I was to be given a presentation to prepare so that a decision could be made about something, but there was confusion about who was receiving the information and what outcome was desired. I was smiling as I went through the info. I was familiar with all of it. Within a short time, I’d tossed all the folders except two aside. One was a plain manila folder; the other was red with a red and white cover on it, with large block letters in red: 5774.

The 5774 information wasn’t needed for the moment, I decided. That would be used later. First, clean up the presentation. Make it. Get the decision. Then, after that, do the 5774 stuff.

Okay. With that clarified for myself, I pursued that course. A decision was made.

Around me was instantly calmer and more relaxed. People quit rushing. They smiled at one another and started talking.

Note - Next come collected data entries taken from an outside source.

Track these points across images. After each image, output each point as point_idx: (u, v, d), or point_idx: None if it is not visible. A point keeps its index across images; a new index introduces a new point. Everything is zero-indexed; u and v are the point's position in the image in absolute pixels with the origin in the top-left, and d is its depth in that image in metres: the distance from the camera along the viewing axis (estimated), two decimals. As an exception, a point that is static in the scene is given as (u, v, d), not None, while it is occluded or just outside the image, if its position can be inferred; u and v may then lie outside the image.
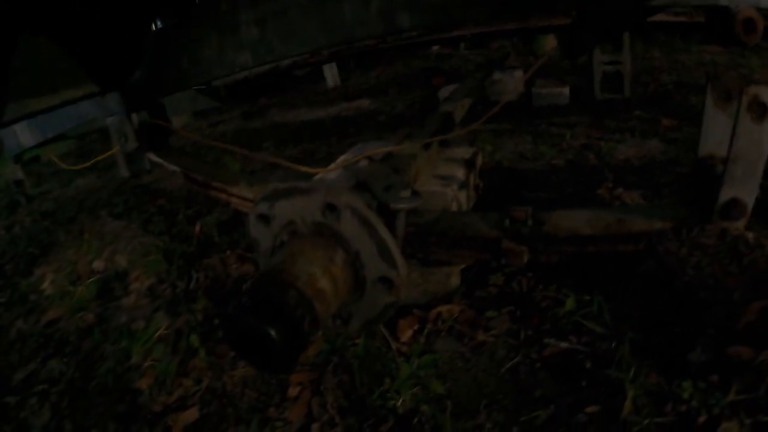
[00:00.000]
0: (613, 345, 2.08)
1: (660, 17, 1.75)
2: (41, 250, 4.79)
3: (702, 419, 1.74)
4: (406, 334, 2.35)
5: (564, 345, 2.14)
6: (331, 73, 9.55)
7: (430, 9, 1.91)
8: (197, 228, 4.19)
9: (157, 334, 2.90)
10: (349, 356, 2.31)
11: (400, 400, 2.03)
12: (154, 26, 2.77)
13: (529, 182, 3.83)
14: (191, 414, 2.33)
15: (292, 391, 2.26)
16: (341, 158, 2.56)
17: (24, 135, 4.09)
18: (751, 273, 2.32)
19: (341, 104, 7.98)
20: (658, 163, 3.81)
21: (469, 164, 2.65)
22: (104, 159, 8.01)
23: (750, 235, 2.59)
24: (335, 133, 6.37)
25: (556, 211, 1.78)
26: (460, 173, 2.51)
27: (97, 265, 4.04)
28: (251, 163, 5.56)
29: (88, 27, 2.36)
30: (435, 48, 9.96)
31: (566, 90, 5.88)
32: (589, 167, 3.95)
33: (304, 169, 2.27)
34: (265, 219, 1.53)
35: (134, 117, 2.84)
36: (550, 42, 8.22)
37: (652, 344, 2.07)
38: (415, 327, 2.39)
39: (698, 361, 1.95)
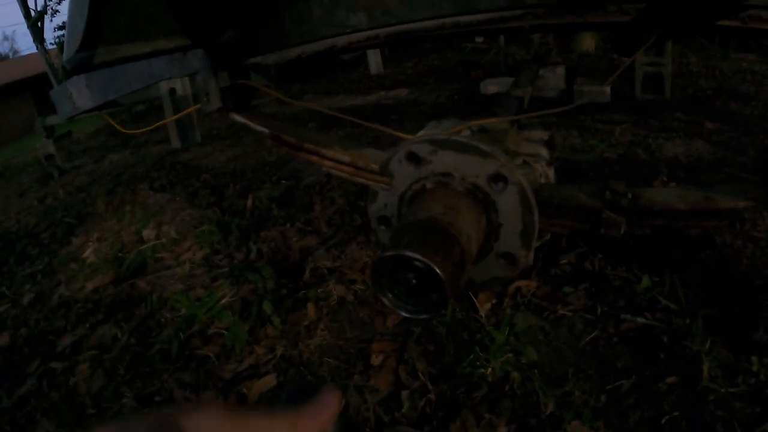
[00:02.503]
0: (686, 321, 2.19)
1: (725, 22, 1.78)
2: (78, 220, 4.88)
3: (768, 391, 1.85)
4: (485, 308, 2.44)
5: (640, 320, 2.24)
6: (374, 60, 9.60)
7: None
8: (249, 202, 4.26)
9: (222, 302, 2.91)
10: (435, 325, 2.39)
11: (490, 368, 2.11)
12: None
13: (584, 172, 3.92)
14: (269, 380, 2.32)
15: (375, 359, 2.31)
16: (422, 132, 2.61)
17: (82, 96, 3.80)
18: None
19: (379, 92, 8.05)
20: (706, 163, 3.89)
21: (549, 145, 2.72)
22: (136, 137, 8.15)
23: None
24: (378, 119, 6.42)
25: (649, 188, 1.85)
26: (543, 152, 2.59)
27: (146, 234, 4.10)
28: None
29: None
30: (477, 40, 10.02)
31: (607, 89, 5.91)
32: (640, 161, 4.04)
33: (404, 136, 2.30)
34: (415, 159, 1.57)
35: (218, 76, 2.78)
36: (588, 40, 8.28)
37: (719, 323, 2.17)
38: (493, 301, 2.48)
39: (762, 339, 2.07)
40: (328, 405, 0.63)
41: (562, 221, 1.85)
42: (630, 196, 1.75)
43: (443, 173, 1.52)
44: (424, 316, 1.30)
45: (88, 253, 4.05)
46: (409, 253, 1.19)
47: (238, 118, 2.74)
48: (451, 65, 9.19)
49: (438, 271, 1.18)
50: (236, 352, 2.53)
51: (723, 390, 1.87)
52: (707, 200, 1.78)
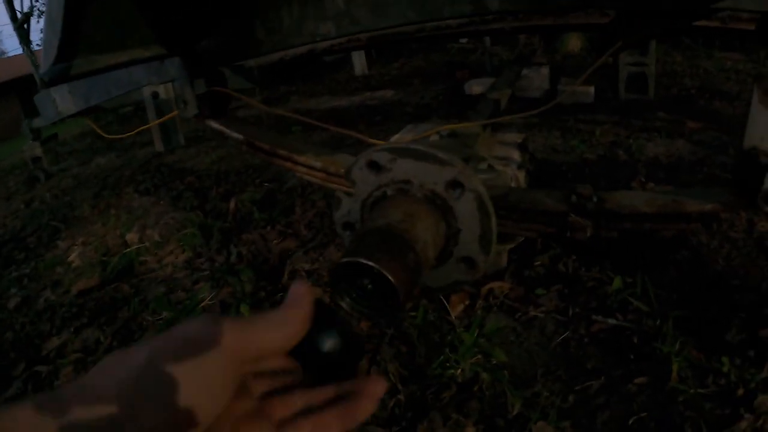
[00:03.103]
0: (657, 322, 2.20)
1: (704, 23, 1.81)
2: (65, 224, 4.87)
3: (740, 392, 1.87)
4: (458, 309, 2.45)
5: (611, 321, 2.26)
6: (359, 62, 9.61)
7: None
8: (232, 204, 4.27)
9: (202, 304, 2.92)
10: (407, 327, 2.40)
11: (460, 369, 2.12)
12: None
13: (563, 174, 3.94)
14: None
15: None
16: (396, 136, 2.63)
17: (64, 101, 3.97)
18: None
19: (365, 93, 8.05)
20: (686, 163, 3.91)
21: (522, 147, 2.75)
22: (122, 140, 8.14)
23: (775, 232, 2.72)
24: (362, 120, 6.45)
25: (616, 191, 1.87)
26: (515, 155, 2.61)
27: (130, 237, 4.10)
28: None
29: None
30: (461, 41, 10.05)
31: (591, 89, 5.96)
32: (620, 162, 4.06)
33: (374, 141, 2.32)
34: (376, 167, 1.58)
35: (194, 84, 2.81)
36: (574, 41, 8.30)
37: (691, 324, 2.19)
38: (467, 302, 2.49)
39: (734, 340, 2.09)
40: (302, 297, 0.68)
41: (529, 225, 1.87)
42: (596, 199, 1.77)
43: (403, 180, 1.53)
44: (381, 321, 1.31)
45: (74, 257, 4.04)
46: (363, 260, 1.20)
47: (214, 125, 2.76)
48: (437, 66, 9.22)
49: (390, 277, 1.19)
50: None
51: (692, 391, 1.89)
52: (674, 204, 1.80)
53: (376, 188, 1.61)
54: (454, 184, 1.48)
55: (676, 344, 2.03)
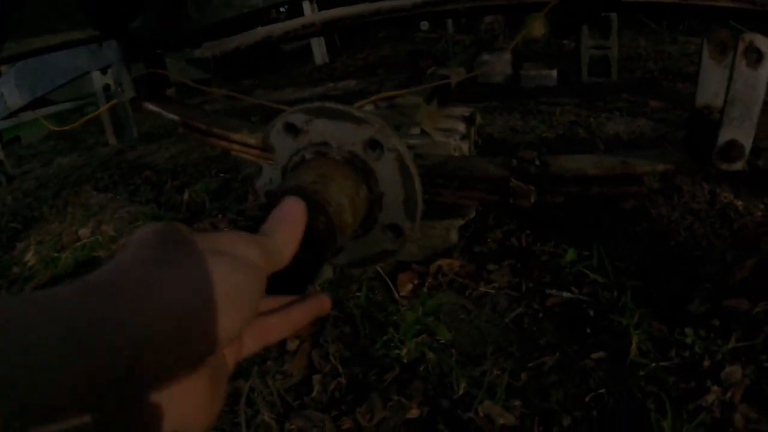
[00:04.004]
0: (615, 294, 2.11)
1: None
2: (24, 225, 4.74)
3: (706, 363, 1.77)
4: (406, 288, 2.35)
5: (566, 295, 2.16)
6: (319, 50, 9.51)
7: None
8: (186, 196, 4.19)
9: None
10: (351, 307, 2.29)
11: (405, 349, 2.02)
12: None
13: (527, 147, 3.84)
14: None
15: (291, 345, 2.22)
16: (360, 102, 2.55)
17: (12, 96, 3.93)
18: (741, 236, 2.38)
19: (328, 84, 7.96)
20: (647, 139, 3.85)
21: (468, 120, 2.65)
22: (87, 140, 7.99)
23: (739, 203, 2.65)
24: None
25: (562, 155, 1.79)
26: (461, 127, 2.52)
27: (84, 233, 4.00)
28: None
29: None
30: (423, 29, 10.00)
31: (554, 72, 5.91)
32: (579, 140, 3.99)
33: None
34: (293, 130, 1.49)
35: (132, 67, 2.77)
36: (537, 26, 8.27)
37: (651, 295, 2.10)
38: (415, 281, 2.39)
39: (698, 311, 1.99)
40: (293, 217, 0.74)
41: (470, 193, 1.78)
42: (538, 163, 1.68)
43: (320, 142, 1.43)
44: (290, 290, 1.21)
45: (29, 257, 3.94)
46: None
47: (151, 107, 2.70)
48: (402, 55, 9.12)
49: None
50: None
51: (654, 364, 1.79)
52: (623, 165, 1.72)
53: (294, 152, 1.52)
54: (372, 144, 1.38)
55: (635, 316, 1.94)
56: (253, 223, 1.03)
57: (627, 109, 4.59)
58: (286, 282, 0.74)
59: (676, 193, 2.78)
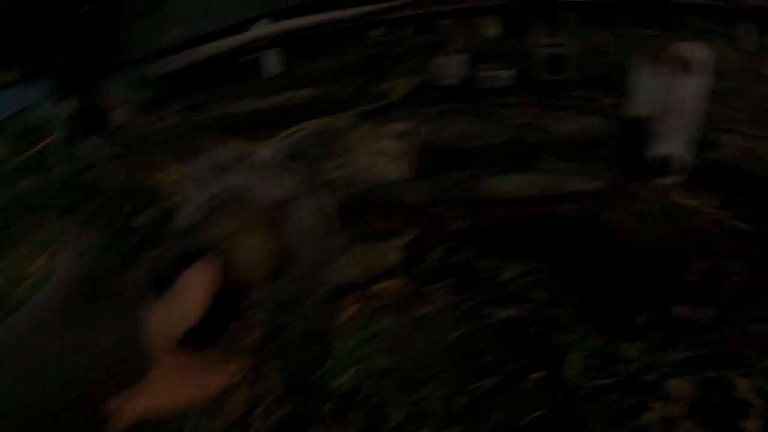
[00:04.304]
0: (556, 310, 2.08)
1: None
2: (-20, 255, 4.66)
3: (650, 378, 1.75)
4: (348, 313, 2.31)
5: (506, 313, 2.13)
6: (273, 61, 9.43)
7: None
8: (141, 219, 4.12)
9: None
10: (290, 338, 2.25)
11: (344, 378, 1.99)
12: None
13: (471, 160, 3.80)
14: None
15: (233, 378, 2.17)
16: (287, 131, 2.52)
17: None
18: (693, 237, 2.36)
19: (287, 93, 7.88)
20: (599, 137, 3.82)
21: (407, 136, 2.62)
22: (46, 158, 7.88)
23: (691, 202, 2.62)
24: (279, 122, 6.30)
25: (491, 177, 1.76)
26: (397, 146, 2.48)
27: (41, 263, 3.91)
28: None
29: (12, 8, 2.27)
30: (379, 33, 9.95)
31: (509, 72, 5.93)
32: (530, 143, 3.95)
33: (242, 145, 2.23)
34: (212, 173, 1.46)
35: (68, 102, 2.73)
36: (493, 26, 8.26)
37: (595, 308, 2.06)
38: (357, 305, 2.35)
39: (644, 321, 1.97)
40: (203, 279, 0.72)
41: (398, 220, 1.75)
42: (467, 187, 1.65)
43: (239, 188, 1.39)
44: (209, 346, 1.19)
45: (-13, 290, 3.85)
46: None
47: (91, 141, 2.66)
48: (363, 58, 9.08)
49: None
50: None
51: (594, 382, 1.77)
52: (554, 184, 1.70)
53: (212, 196, 1.49)
54: (288, 197, 1.35)
55: (575, 332, 1.91)
56: (163, 277, 1.00)
57: (581, 107, 4.61)
58: (195, 338, 0.73)
59: (628, 195, 2.77)
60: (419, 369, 2.00)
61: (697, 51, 1.63)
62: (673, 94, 1.66)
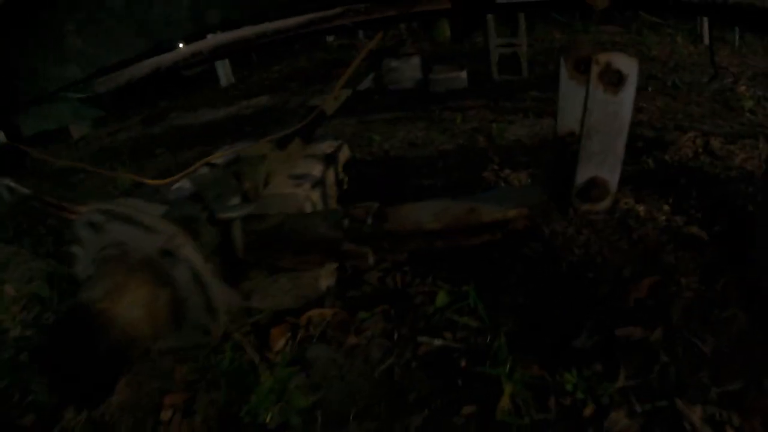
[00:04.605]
0: (488, 339, 1.98)
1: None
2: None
3: (588, 411, 1.65)
4: (279, 343, 2.21)
5: (438, 342, 2.03)
6: (224, 72, 9.34)
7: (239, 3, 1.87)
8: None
9: None
10: (219, 373, 2.15)
11: (269, 416, 1.89)
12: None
13: (415, 170, 3.74)
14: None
15: (165, 414, 2.07)
16: (194, 166, 2.44)
17: None
18: (642, 248, 2.26)
19: (241, 103, 7.80)
20: (549, 142, 3.75)
21: (329, 159, 2.53)
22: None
23: (640, 209, 2.54)
24: (232, 132, 6.20)
25: (402, 206, 1.66)
26: (316, 170, 2.39)
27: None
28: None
29: None
30: (330, 39, 9.91)
31: (463, 74, 5.89)
32: (477, 150, 3.91)
33: (149, 181, 2.13)
34: (94, 227, 1.38)
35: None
36: (445, 27, 8.24)
37: (534, 334, 1.97)
38: (288, 335, 2.25)
39: (584, 346, 1.86)
40: None
41: (306, 257, 1.65)
42: (371, 221, 1.55)
43: (119, 243, 1.31)
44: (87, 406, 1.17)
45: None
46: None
47: (8, 183, 2.58)
48: (317, 65, 9.02)
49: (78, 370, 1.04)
50: (48, 417, 2.22)
51: (528, 419, 1.67)
52: (470, 213, 1.60)
53: (99, 249, 1.41)
54: (165, 253, 1.26)
55: (508, 363, 1.81)
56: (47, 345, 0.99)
57: (534, 108, 4.56)
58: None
59: (514, 231, 2.68)
60: (347, 403, 1.90)
61: (625, 62, 1.54)
62: (601, 113, 1.56)
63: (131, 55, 1.99)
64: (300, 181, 2.23)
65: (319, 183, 2.34)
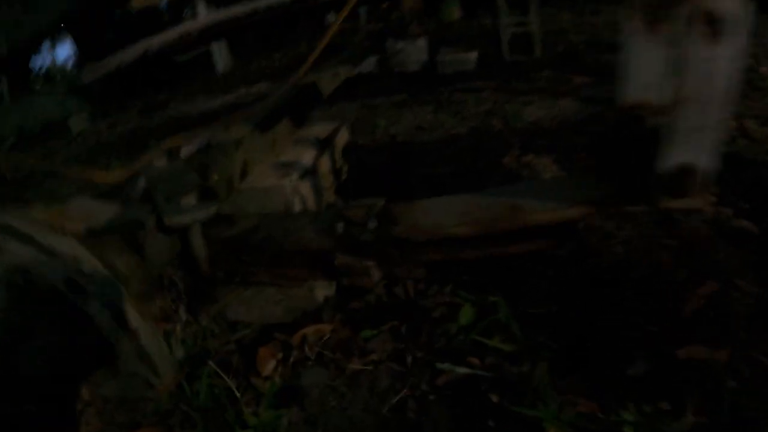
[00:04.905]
0: (525, 367, 1.58)
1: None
2: None
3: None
4: (268, 367, 1.83)
5: (462, 371, 1.63)
6: (221, 57, 9.06)
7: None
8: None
9: None
10: (199, 404, 1.78)
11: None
12: None
13: (424, 156, 3.45)
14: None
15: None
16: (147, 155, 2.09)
17: None
18: (692, 245, 1.84)
19: (240, 90, 7.55)
20: (571, 124, 3.46)
21: (323, 144, 2.14)
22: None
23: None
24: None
25: (414, 203, 1.26)
26: (307, 157, 2.00)
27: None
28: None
29: None
30: (331, 21, 9.63)
31: (473, 55, 5.62)
32: (493, 134, 3.59)
33: (103, 179, 1.77)
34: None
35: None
36: (454, 9, 8.04)
37: (578, 357, 1.59)
38: (279, 356, 1.87)
39: (640, 374, 1.48)
40: None
41: (286, 271, 1.27)
42: (374, 224, 1.16)
43: (20, 268, 0.94)
44: None
45: None
46: None
47: None
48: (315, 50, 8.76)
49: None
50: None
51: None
52: (513, 213, 1.20)
53: (4, 271, 1.04)
54: (70, 284, 0.89)
55: (552, 399, 1.44)
56: None
57: (549, 88, 4.25)
58: None
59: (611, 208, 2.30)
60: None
61: (726, 2, 1.13)
62: (696, 70, 1.16)
63: (55, 18, 1.69)
64: (286, 171, 1.83)
65: (310, 173, 1.94)
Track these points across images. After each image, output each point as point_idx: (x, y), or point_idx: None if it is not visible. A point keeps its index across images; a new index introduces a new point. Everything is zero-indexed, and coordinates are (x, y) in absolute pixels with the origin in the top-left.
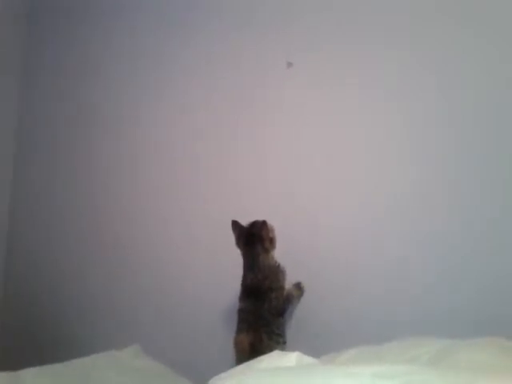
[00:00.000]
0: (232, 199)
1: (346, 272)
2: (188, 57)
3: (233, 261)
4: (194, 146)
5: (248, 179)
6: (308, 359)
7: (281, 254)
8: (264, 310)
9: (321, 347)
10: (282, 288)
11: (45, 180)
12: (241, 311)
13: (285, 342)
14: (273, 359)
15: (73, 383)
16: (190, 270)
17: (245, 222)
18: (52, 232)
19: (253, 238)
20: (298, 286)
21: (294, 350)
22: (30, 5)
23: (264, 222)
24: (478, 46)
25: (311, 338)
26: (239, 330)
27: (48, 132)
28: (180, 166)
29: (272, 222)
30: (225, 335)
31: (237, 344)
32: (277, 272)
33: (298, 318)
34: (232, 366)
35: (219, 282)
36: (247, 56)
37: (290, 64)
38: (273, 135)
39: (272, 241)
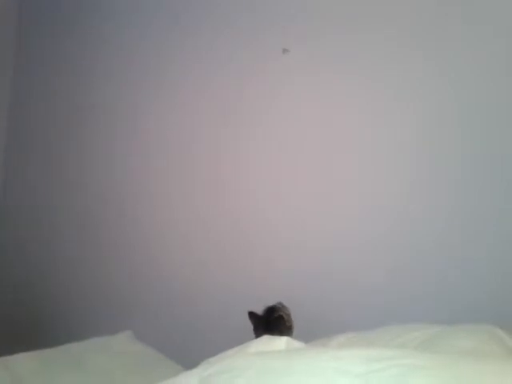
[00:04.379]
0: (229, 195)
1: (345, 272)
2: (183, 52)
3: (230, 249)
4: (189, 146)
5: (248, 178)
6: (298, 344)
7: (278, 251)
8: None
9: None
10: None
11: (38, 176)
12: None
13: None
14: (262, 344)
15: (64, 367)
16: (186, 257)
17: (246, 218)
18: (45, 219)
19: (271, 329)
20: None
21: None
22: (22, 2)
23: (281, 317)
24: (478, 46)
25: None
26: None
27: (41, 131)
28: (178, 163)
29: (272, 219)
30: (219, 322)
31: None
32: None
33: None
34: None
35: (215, 269)
36: (242, 51)
37: (286, 50)
38: (269, 134)
39: (290, 328)
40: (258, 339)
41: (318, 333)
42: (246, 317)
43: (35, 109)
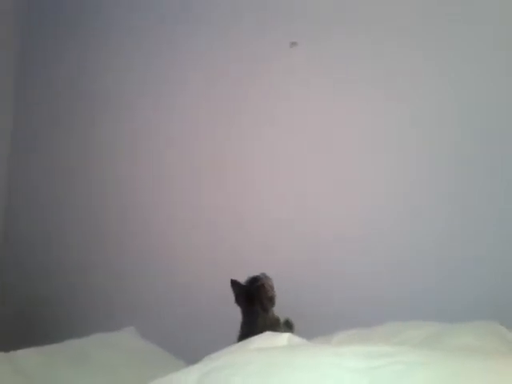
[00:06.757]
0: (234, 195)
1: (345, 272)
2: (187, 52)
3: (233, 246)
4: (193, 145)
5: (252, 178)
6: (299, 340)
7: (283, 251)
8: None
9: None
10: None
11: (42, 173)
12: None
13: None
14: (264, 340)
15: (69, 363)
16: (189, 254)
17: (250, 217)
18: (49, 219)
19: (252, 298)
20: (288, 325)
21: None
22: (27, 3)
23: (262, 286)
24: (478, 46)
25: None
26: None
27: (44, 132)
28: (182, 162)
29: (276, 219)
30: (222, 319)
31: None
32: (276, 328)
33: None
34: None
35: (218, 267)
36: (247, 50)
37: (293, 43)
38: (273, 134)
39: (271, 299)
40: (260, 335)
41: (317, 332)
42: None
43: (39, 110)
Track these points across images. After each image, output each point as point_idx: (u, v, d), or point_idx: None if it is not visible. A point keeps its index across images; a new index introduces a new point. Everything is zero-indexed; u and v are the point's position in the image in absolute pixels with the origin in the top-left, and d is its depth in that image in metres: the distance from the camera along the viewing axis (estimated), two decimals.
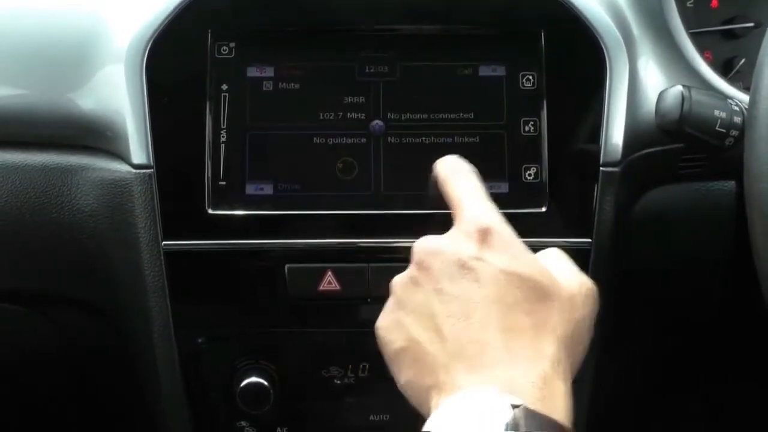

Okay, good. I went to a car for a rest. Others were heading to a large celebration. I planned to join them but first needed rest.

Others came by to follow up on the decision. I was groggy with sleep and tried explaining to them that the information they wanted was in the 5774 folder. Just find it, and the messages and information inside that, and they’d be fine.

They went off. A young woman in a green 1950s era Chevy pickup truck picked me up and took me to the celebration. The grounds were rutted with mud, but it was like a huge carnival. After I was given some food, I discovered that I was entered in a competition there. Contestants were taken to a center stage. Questions were put up on a screen for them to answer. They were given ten questions. Whoever was most correct most often won.

I watched the other contestants as they were asked questions and failed and was immediately eager for my turn. I knew I was going to ace this thing because the questions were all from the 5774 folder. I knew it intimately.

My turn finally came. Well, in theory. An equipment malfunction put a halt to the proceedings. The dream ended with me in the green pickup, grinning, eager for my turn, certain that I was going to win.

The Silver Cars Dream

Again, my dream made me a young man. I was with others, driving in cars on wide, busy boulevards. Sunshine blessed us so we had the roof down on my car, which was turquoise. An entertaining time was being had. It was all about a car show. All these old model cars were there to be judged. We guessed there were hundreds, maybe thousands. Old Porsche variations and European sports cars and GTs dominated, but there were also 1960s and early 1970s American muscle — Mustangs, Camaro Z28s and SS, Firebirds (including Trans-Ams), Cougars, GTOs, Cudas, and Chargers. All the cars were silver except for a few black, white, and turquoise ones, with one other exception. Silver abounded, making us laugh.

We had a list of the cars and were driving around to see them but the cars being judged were also being driven around, creating an entertaining game. Friends had their cars entered, and so did Dad, and old silver Thunderbird. Although I was sometimes driving, I was a passenger at one point, looking at the list of cars. I call it a list, but it was like a small newspaper. The car’s make, model, and year would always be in bold. I was running my thumb along the lists, exclaiming as I noted friends and celebrities’ cars, when I looked up.

Traffic was going in three lines in each direction, very busy. Ahead of us was by several car lengths was the car, I believed, the rarest and most exotic. I said, “That’s it! Catch that car.” The driver (don’t know who it was, never saw them) accelerated. Dad, who was in another car, which was gold, the single gold car in sight, said, “You’re never gonna catch them.” I replied, “Watch us.” Our car shot forward.

But the car we were chasing — was it a Jaguar, Ferrari, Lamborghini? — accelerated more. Pulling away, like they were trying to evade us, they began cutting in and out of traffic. “They’re going to crash,” I said. Dad, from the other car said, “That car is never going to crash. It can’t crash.”

Just then, the car we chased spun and flipped. Wildly, it righted in air and landed neatly. Now facing the wrong way, straddling two lanes, and now black, it sat there as cars went around it. Then it executed a backflip with a twist, landing on its wheels, now silver again, back in the right direction, in one lane, and accelerated away.

So cool, we shouted with laughter in my car. So cool.